Old Steps, High Tide, de BUR?BLUE
5 de Maio de 2010 ⋅ Opinião

Melhorar o ensino

Desidério Murcho
Universidade Federal de Ouro Preto

As sucessivas reformas educativas a que temos assistido desde 1974 mudaram muito o ensino. Mas o que precisávamos, então como hoje, era melhorá-lo. Infelizmente, as reformas mudam o ensino, mas não o melhoram. Quando se imagina como seria o ensino hoje se nenhuma reforma se tivesse feito — excepto a natural actualização dos conteúdos dos programas — não se vê o que estaria pior comparando com o que efectivamente temos.

O ensino não se melhora com catadupas de legislação, reformas, novas regras, novas fantasias educativas. As políticas mediáticas de que os responsáveis educativos tanto gostam não têm geralmente qualquer impacto causal visível na qualidade do ensino. Infelizmente, são precisamente essas políticas que lhes dão currículo. Por outro lado, estes responsáveis são incapazes de escrever um artigo de vinte páginas sobre física ou história que ajude estudantes ou professores destas matérias a compreender melhor a física ou a história. Por isso, temos reformas que se sucedem, mas o trabalho de qualidade, quando é feito, passa ao lado dos responsáveis educativos, que até o vêem com maus olhos.

TAREFAS
1) Segundo o texto sobre a melhoria do ensino, desde que ano se têm sucedido as reformas educativas?
2) De acordo com o texto sobre a melhoria do ensino, porque é que os responsáveis educativos apostam em políticas mediáticas, se estas não têm impacto visível na qualidade do ensino?
3) Escreva a continuação do texto sobre a melhoria do ensino, começando logo após a última frase apresentada.

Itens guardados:
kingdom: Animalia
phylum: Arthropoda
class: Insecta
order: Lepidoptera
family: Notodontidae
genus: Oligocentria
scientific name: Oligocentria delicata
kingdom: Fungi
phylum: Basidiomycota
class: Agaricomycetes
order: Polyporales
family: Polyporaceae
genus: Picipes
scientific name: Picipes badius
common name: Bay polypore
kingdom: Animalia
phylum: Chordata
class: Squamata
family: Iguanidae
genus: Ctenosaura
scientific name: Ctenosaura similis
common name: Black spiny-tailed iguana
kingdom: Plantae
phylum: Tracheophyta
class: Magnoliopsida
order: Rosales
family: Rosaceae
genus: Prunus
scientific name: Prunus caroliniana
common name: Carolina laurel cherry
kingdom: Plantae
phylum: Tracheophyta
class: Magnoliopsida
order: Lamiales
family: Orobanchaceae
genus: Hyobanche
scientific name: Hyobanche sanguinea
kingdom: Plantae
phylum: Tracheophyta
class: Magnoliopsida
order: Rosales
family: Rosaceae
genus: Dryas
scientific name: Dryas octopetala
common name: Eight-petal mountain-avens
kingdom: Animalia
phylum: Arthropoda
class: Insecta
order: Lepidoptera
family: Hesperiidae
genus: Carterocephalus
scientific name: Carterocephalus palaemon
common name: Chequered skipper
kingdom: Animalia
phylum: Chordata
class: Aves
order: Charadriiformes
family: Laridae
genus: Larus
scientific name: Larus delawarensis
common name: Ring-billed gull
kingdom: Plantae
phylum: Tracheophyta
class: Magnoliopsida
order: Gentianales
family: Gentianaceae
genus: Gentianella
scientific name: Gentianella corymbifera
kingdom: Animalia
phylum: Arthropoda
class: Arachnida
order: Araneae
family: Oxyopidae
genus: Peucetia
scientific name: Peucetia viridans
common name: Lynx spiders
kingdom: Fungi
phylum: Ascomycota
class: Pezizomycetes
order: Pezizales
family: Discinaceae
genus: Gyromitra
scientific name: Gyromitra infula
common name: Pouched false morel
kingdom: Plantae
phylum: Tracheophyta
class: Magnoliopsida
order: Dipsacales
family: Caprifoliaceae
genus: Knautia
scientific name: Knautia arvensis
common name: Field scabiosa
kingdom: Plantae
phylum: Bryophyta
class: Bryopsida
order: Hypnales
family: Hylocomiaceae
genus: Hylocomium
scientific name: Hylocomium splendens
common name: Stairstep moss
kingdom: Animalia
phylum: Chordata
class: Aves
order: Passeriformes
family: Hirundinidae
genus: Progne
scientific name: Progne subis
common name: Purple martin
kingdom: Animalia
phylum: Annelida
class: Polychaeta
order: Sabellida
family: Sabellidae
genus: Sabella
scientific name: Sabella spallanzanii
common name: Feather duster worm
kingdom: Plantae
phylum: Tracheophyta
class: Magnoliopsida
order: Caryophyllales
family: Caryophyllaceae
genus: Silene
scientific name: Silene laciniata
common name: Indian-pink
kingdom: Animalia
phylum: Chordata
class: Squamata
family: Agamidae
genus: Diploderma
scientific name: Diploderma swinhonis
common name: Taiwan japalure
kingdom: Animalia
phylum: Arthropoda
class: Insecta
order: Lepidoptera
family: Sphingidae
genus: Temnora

RESPOSTAS
1) Desde 1974.

2) São precisamente essas políticas que lhes dão currículo. Além disso, esses responsáveis não são capazes de escrever um artigo de vinte páginas sobre física ou história que ajude estudantes ou professores a compreender melhor essas matérias.

3)
Como se melhora então o ensino? Com dois tipos de coisas, e ambas são demasiado humildes e quotidianas para serem mediáticas e consequentemente são desinteressantes para os políticos. Em primeiro lugar, melhora-se o ensino escrevendo e traduzindo bons livros para estudantes e professores, com uma linguagem clara e directa, e que sejam cientificamente sólidos e didacticamente lúcidos. Estes materiais podem então ser usados para estudar, discutir em sala de aula, manusear. É um sinal da miséria a que chegámos que seja preciso recordar às pessoas que os livros de qualidade são a base do ensino de excelência.

Em segundo lugar, estimulando uma mentalidade que permita a professores e estudantes melhorar o seu trabalho. Isto implica deixar de usar a escola e a cultura como instrumentos que servem para oprimir as pessoas que não sabem dizer "epistemologicamente" sem gaguejar; implica parar de encarar a história ou a física quântica como instrumentos de opressão social, como tem sido tradição entre as classes letradas portuguesas.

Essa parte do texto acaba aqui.